Assange was introduced by one of his editors, who joked, “One of the things we love about Julian is that we always know where he is.” The man himself appeared in suit and tie, rosy-cheeked and seemingly well nourished. As he spoke about Google’s unsavoury ties to Washington, a man in an electric blue suit and yellow neckerchief sat cross-legged on the floor, sketching Assange’s face on a large drawing pad. Twenty minutes in, the British singer M. I. A. joined Assange on screen. The two spoke briefly about freedom of expression before Assange opened the floor to questions. Someone asked how Assange felt about still being labelled a traitor. Assange replied that he was well and truly over it, reminding the crowd of his own country’s response to his case. “The Australian government came after me harder than the US government,” he said. “It’s a sad thing how pathetic my own country is.” An OR Books rep then asked any Google employees in the room to come forward and ask Assange a question. No one fessed up. (The publisher of When Google Met WikiLeaks is now offering 20 per cent off the book for all Google employees.)

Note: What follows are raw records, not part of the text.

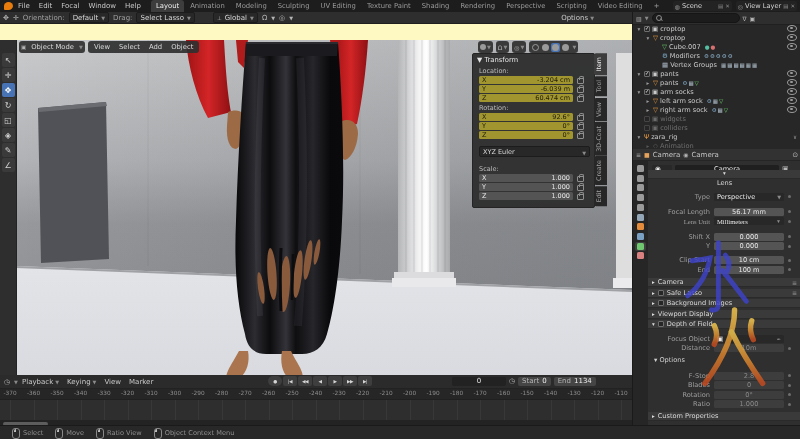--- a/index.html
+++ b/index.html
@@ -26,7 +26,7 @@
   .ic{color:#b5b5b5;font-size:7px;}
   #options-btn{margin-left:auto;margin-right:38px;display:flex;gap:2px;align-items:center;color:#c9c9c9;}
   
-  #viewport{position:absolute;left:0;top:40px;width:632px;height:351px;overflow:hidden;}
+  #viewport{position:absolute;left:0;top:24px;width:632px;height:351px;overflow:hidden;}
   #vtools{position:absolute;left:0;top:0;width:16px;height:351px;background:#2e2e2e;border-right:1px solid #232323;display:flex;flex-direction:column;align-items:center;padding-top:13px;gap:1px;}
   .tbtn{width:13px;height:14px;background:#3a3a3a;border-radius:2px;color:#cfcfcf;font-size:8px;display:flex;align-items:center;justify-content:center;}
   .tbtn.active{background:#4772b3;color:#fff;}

While the book focused primarily on Google, it also provided an unintended insight into WikiLeaks’s progress since it was founded in 2006. Assange, who still regards himself as its editor-in-chief, said the organisation’s power to further its cause had increased significantly despite limited funding and small staff. “We’ve had to learn a lot of secondary techniques to defend our work,” he said.
This included helping Edward Snowden leave Hong Kong in 2013 and assisting him to gain political asylum, despite playing no role in Snowden’s public release of classified NSA documents. However, the organisation’s growing influence has done little to help Assange with his personal troubles. He is resisting extradition to Sweden to face allegations of sexual misconduct, which he denies. Britain ordered his extradition to Sweden in February 2011 and, after filing a series of unsuccessful appeals, Assange was granted political asylum at the Ecuadorian Embassy in August 2012, where he has remained since. Earlier this year, his lawyers petitioned a Swedish court to repeal an order to have him detained in Sweden, arguing it was a restriction of his civil rights.
Whether to drum up support for his own cause or to help WikiLeaks make some extra cash – or both – Assange has made himself increasingly visible since the announcement in August that he could soon be leaving the embassy. A week after the book launch in New York, he appeared as a hologram at a conference in Nantucket, Massachusetts. This week, it was revealed he is planning to launch a line of clothing and accessories. Ólafur Vignir Sigurvinsson, a WikiLeaks representative based in Iceland, was quoted in The Times of India saying the line of T-shirts, watches and stationery will feature Assange’s face alongside slogans such as “Leaks exposing injustice” and “Enemy of the state”. The hope is Assange’s face will become as recognisable – and as symbolic – as that of Che Guevara.
This echoes a similarly left-of-field sartorial stunt earlier this year, when Assange was scheduled to model at a London Fashion Week event for designer Ben Westwood – the son of Vivienne Westwood – held at the Ecuadorian Embassy. Assange had to pull out of the event due to ill health, but a spokesperson for Westwood told media Assange was still enthusiastic about hosting the event, and would do so at next year’s London Fashion Week.
Perhaps all Assange is trying to do is diffuse the tension. Either way, he remains confident justice will prevail.
“There has been a gradual realisation that a significant injustice has occurred,” he said. “I know we’ll win – it’s inevitable.”